Jusqu’à présent Elodie avait réussi à faire illusion : au salon où elle est coiffeuse, devant ses amoureux… Mais aujourd’hui, lasse des ruses incessantes dont elle use pour cacher son illettrisme, elle a décidé de l’affronter pour commencer une nouvelle vie.

"Je ne suis pas commes les autres"

Difficile d’expliquer pourquoi, bien que française, je n’ai jamais réussi à apprendre à lire ni à écrire. Enfant, déjà, à Rennes, je n’aimais pas l’école. Le matin, je ne voulais pas y aller. Je n’arrivais pas à suivre et j’avais du mal à me concentrer, pensant plus à ce qu’il se passait à la maison qu’à faire mes devoirs et à apprendre mes leçons. Ce n’était pas le cas de mes sœurs. J’avais 1 an lorsque ma mère s’est choisi un nouveau compagnon. Elle était victime de violences conjugales, ce qui me perturbait beaucoup et compliquait mes relations avec elle… Mais je ne lui jette pas la pierre. Elle a fait son possible pour nous élever au mieux. Et j’ai sans doute ma propre part de responsabilité dans mon échec scolaire. 

Très vite j’ai pris conscience de mon décrochage et commencé à me dire : "Je ne suis pas comme les autres." Ainsi, je ne me sentais pas capable d’aller au tableau. Pour que les instits ne me repèrent pas, je baissais tout le temps la tête. Dans les regards, les remarques d’autres élèves, je ressentais de la pitié et du mépris : "Elle est bête ou quoi ?" Les professeurs m’ont orientée dans une classe pour élèves en difficulté, où je suis restée jusqu’en troisième. Là, je me sentais mieux, je n’avais pas honte de moi, car tout le monde avait de graves lacunes en lecture et écriture.

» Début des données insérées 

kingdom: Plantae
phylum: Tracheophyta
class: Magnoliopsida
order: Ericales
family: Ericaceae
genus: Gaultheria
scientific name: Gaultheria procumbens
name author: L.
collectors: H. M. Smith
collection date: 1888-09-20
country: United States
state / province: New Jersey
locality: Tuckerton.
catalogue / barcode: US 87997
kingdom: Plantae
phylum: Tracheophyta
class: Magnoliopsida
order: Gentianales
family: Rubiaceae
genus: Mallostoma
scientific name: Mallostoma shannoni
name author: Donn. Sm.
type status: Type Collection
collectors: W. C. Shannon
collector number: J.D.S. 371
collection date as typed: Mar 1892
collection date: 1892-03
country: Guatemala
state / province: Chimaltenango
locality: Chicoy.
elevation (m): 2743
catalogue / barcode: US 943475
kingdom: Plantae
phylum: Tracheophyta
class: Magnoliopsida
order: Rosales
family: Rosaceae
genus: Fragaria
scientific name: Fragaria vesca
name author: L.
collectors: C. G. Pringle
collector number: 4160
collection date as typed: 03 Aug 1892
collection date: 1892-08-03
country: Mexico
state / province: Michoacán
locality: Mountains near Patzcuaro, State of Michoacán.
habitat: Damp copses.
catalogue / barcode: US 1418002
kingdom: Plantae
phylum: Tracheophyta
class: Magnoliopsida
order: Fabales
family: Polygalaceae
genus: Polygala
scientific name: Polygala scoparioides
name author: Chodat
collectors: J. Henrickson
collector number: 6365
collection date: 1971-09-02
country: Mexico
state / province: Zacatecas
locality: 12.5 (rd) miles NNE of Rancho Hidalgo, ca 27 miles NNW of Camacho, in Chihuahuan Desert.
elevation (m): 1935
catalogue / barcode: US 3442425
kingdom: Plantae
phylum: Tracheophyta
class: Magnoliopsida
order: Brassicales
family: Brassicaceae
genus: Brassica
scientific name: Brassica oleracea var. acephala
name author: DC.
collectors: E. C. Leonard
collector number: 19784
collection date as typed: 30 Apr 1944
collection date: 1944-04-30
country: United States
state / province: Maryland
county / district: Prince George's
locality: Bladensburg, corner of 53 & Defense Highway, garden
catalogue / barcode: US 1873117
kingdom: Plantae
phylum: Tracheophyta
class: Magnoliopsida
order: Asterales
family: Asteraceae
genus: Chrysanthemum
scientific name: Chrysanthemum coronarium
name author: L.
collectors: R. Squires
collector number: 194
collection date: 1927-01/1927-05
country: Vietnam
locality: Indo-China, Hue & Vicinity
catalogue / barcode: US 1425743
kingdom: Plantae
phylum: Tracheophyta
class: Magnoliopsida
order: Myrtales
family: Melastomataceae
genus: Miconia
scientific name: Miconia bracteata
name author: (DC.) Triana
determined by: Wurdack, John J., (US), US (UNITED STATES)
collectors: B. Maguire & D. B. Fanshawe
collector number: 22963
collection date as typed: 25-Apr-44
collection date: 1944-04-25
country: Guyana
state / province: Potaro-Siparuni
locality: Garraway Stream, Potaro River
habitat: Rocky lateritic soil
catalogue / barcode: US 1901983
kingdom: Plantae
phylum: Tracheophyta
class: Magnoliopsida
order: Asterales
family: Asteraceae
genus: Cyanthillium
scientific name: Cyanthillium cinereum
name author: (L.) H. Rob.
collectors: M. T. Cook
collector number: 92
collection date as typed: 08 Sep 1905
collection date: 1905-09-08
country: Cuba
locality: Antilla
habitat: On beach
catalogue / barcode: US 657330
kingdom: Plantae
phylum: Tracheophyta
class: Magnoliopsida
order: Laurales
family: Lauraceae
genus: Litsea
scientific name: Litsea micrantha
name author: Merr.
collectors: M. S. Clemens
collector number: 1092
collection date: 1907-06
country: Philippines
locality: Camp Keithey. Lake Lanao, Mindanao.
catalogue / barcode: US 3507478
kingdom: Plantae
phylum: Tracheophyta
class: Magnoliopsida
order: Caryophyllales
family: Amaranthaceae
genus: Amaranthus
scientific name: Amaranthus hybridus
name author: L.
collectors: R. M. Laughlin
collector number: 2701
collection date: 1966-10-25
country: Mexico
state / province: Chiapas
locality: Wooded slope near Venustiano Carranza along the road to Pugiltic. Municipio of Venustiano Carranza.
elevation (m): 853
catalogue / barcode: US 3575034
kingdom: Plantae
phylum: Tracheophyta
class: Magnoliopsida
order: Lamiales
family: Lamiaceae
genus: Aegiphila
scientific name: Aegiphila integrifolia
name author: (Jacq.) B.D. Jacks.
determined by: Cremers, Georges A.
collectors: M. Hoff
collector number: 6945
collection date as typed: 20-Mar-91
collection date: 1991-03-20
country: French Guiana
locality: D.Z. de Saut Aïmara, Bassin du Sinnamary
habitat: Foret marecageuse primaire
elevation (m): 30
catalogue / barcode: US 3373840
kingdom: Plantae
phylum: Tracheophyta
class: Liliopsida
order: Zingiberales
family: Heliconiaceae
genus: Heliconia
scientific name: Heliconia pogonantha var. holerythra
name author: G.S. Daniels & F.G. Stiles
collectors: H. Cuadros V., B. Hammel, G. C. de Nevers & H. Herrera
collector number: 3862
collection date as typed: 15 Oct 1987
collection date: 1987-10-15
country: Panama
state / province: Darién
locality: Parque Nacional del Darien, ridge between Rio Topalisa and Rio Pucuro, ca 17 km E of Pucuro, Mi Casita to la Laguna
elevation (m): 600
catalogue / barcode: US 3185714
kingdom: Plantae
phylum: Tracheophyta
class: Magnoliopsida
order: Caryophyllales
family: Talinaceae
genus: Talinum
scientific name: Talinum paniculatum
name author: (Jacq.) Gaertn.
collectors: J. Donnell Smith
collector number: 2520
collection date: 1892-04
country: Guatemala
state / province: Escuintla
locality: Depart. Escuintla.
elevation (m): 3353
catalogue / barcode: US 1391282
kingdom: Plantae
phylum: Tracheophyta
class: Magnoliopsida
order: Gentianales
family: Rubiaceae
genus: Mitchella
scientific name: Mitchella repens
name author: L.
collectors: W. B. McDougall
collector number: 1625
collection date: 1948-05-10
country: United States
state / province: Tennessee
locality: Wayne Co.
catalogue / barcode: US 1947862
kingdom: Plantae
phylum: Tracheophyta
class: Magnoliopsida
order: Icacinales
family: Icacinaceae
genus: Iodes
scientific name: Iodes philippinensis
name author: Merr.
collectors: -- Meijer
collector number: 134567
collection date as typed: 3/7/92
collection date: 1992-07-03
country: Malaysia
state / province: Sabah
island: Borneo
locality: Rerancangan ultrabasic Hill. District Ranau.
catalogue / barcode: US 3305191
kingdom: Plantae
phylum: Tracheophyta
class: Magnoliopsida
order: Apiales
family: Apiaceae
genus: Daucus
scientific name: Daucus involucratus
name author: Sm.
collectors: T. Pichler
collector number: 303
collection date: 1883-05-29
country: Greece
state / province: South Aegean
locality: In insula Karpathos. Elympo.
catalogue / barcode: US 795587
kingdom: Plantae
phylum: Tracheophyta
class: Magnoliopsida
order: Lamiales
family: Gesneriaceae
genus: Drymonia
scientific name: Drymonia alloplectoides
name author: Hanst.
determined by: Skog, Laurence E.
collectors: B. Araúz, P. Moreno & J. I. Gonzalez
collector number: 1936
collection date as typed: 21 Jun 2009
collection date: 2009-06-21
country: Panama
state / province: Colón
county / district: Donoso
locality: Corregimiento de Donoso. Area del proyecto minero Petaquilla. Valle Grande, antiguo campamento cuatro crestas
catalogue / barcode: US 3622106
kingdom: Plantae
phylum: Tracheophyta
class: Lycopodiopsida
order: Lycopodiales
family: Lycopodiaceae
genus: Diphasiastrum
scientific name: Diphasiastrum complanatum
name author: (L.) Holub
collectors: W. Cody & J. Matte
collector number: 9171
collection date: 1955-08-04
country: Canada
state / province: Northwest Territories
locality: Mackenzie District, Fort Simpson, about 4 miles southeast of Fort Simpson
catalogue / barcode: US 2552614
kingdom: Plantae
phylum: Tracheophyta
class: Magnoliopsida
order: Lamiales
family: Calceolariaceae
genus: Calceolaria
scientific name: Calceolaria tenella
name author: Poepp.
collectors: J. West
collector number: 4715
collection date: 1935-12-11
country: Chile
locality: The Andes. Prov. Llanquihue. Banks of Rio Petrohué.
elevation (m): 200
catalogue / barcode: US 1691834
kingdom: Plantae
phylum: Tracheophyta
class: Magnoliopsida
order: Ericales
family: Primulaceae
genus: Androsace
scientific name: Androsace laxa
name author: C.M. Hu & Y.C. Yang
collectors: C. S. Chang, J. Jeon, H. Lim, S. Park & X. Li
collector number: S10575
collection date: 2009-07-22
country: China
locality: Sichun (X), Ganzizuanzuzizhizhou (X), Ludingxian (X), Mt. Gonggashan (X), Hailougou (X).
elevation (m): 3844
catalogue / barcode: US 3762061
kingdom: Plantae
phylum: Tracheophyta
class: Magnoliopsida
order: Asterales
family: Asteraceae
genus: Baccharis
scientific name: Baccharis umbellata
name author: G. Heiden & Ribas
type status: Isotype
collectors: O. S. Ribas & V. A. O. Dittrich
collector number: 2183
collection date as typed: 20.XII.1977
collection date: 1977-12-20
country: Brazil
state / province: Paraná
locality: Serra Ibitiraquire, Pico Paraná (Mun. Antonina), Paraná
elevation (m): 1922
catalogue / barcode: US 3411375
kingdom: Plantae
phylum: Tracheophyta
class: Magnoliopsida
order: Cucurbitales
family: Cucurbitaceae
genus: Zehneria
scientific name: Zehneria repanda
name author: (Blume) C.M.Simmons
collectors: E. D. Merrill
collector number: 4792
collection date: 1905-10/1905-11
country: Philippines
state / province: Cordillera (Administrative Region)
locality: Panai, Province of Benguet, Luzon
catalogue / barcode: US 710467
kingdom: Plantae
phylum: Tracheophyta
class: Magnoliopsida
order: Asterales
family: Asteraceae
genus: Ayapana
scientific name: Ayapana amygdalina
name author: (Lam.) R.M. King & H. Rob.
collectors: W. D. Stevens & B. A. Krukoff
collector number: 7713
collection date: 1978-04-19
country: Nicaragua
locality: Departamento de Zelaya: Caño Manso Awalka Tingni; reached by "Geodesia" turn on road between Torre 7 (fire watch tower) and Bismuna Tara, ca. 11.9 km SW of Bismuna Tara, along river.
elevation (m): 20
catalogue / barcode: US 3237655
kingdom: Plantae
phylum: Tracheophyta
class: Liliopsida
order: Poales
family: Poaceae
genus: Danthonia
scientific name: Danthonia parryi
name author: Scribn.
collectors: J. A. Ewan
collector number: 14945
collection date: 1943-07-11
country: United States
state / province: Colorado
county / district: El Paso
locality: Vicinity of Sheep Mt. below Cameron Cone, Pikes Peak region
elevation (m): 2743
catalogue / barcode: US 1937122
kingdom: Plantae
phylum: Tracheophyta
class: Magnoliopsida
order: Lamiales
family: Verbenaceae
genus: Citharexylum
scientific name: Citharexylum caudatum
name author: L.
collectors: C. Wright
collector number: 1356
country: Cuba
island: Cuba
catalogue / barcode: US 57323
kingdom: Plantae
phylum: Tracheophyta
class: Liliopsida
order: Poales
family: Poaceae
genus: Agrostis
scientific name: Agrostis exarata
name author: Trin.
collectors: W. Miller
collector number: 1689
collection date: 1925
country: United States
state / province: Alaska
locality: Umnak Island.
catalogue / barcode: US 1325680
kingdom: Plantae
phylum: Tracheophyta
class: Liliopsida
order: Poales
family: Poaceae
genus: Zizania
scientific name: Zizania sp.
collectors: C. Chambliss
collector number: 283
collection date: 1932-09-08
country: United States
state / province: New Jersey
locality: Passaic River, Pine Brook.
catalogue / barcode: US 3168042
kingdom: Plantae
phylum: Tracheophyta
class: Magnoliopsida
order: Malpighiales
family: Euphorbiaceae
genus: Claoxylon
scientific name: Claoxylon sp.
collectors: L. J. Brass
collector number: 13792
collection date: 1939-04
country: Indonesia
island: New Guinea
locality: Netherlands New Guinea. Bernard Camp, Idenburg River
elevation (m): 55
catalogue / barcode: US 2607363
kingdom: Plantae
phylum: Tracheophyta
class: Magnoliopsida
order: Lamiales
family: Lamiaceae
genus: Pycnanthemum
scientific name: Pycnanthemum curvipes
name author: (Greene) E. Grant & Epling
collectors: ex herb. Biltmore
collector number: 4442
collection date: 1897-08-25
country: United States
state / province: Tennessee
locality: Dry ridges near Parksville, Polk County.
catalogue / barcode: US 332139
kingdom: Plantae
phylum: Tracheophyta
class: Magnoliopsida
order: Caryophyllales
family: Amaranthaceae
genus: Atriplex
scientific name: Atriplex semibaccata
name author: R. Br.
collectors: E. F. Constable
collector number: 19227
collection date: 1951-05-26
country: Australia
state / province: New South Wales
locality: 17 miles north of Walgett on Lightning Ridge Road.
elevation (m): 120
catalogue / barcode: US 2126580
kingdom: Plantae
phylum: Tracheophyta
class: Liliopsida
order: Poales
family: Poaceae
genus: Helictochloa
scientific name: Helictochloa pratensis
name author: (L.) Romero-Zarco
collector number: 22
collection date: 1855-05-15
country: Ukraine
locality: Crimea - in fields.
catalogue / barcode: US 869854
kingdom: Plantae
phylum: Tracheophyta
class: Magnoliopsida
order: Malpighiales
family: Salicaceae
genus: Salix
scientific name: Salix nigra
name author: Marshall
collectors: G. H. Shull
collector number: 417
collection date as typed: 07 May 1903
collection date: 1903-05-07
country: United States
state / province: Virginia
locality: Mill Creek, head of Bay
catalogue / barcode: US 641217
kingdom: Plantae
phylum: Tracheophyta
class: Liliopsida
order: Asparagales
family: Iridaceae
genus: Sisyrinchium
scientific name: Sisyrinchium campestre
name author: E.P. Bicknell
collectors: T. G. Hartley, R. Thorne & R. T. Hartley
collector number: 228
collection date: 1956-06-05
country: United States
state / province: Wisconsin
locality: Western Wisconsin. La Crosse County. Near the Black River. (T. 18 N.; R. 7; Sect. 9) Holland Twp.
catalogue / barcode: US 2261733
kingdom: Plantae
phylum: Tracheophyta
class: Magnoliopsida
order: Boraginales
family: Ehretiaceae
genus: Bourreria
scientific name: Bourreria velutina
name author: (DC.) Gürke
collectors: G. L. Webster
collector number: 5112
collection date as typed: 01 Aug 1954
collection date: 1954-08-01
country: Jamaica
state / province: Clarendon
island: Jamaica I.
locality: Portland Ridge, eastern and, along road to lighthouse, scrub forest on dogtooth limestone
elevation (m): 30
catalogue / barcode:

Mais il fallait penser à mon avenir. Comme j’aimais bien coiffer mes copines et mes poupées, j’ai décidé de préparer un CAP de coiffeuse. L’école était à Paris et j’ai débarqué chez une tante qui vit en banlieue. Au début, pour les gares, c’était la galère. Mais j’ai toujours trouvé des stratégies pour me faciliter la vie. Ainsi, une de mes sœurs m’avait écrit le nom des stations de mon train de banlieue. Je comparais les formes des lettres de mon papier avec celles de la station, et avec le temps, je ne me trompais plus.

A deux reprises, ma tante a cherché des professeurs qui, en cours du soir, pourraient me mettre à niveau. Deux échecs. J’avais accumulé trop de retard pour mon âge. Il aurait fallu tout reprendre à zéro. Ces enseignants n’étaient pas capables d’aider efficacement une élève en grande difficulté.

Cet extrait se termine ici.